変わっている物で、秋田の便所問答というのがあります。それは、

-------ここから引用-------
聟 んがだがの便所にコモさがってえるが
嫁 える
聟 んだら便所さ、縄こ吊さてえるが
嫁 えねァ
聟 んだば危ねァな
これは「お前の家の便所には、コモが下がっているか」、「います」、「そんなら便所に縄がつるさがっているか」、「いません」、「それじゃぁ、あぶないね」という問答です。

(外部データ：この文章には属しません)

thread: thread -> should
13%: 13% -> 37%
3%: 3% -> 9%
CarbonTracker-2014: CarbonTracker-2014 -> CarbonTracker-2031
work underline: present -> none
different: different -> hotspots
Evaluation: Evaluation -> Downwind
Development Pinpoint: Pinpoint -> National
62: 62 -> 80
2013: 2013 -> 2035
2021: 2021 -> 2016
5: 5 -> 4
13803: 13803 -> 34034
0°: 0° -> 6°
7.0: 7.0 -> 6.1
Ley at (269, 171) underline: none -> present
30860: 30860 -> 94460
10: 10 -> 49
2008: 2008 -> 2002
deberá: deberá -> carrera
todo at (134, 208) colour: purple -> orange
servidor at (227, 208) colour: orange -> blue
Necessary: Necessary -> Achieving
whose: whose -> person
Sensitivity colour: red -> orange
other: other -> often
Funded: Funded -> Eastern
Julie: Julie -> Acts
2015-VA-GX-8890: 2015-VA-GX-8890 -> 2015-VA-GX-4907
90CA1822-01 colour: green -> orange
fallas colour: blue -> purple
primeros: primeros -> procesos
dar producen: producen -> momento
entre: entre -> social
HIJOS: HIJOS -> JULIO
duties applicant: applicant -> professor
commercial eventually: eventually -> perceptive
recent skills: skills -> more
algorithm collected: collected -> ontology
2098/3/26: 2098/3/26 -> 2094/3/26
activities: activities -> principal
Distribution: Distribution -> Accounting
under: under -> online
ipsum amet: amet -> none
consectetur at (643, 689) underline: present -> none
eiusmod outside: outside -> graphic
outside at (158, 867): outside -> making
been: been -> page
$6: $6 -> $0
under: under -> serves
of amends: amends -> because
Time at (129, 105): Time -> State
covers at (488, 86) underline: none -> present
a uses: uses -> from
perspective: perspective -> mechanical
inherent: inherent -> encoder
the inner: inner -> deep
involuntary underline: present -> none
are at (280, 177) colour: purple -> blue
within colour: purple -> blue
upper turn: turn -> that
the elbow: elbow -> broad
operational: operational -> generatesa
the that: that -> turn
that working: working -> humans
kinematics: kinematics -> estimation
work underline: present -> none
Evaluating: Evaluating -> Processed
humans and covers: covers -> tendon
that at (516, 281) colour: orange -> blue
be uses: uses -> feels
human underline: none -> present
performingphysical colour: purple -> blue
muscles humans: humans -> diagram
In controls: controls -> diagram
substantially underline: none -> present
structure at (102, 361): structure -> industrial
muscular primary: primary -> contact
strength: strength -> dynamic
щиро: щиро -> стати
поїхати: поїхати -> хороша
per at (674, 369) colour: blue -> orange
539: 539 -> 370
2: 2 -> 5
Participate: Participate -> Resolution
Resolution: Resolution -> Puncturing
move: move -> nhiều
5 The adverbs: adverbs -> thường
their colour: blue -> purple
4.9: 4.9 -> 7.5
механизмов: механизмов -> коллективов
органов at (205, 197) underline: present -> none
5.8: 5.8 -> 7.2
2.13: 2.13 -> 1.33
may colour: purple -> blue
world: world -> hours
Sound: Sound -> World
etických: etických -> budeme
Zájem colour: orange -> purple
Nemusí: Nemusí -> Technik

農家の便所の中には土間に深い穴を掘って両側に板を渡しただけの形式があります。跨って用をたすのですが、危険なので、天井から下がっている縄につかまるのでしょう。コモは板戸のかわりに入口に張ってあります。
-------ここまで----------

床入りした夫婦が何から話したらいいかわからないので、きっかけにするという説明がされているそうですが、これからはれて、初夜を迎えようという二人が便所の話しをするというのも、なんだか、ムードのない話しです。
いまでは、このようなものはやはり、廃れているようですが、これはこれでおもしろかったと思うんですけど。
いまでは、どういう会話でコトをはじめるのか というのも興味深いところではあります。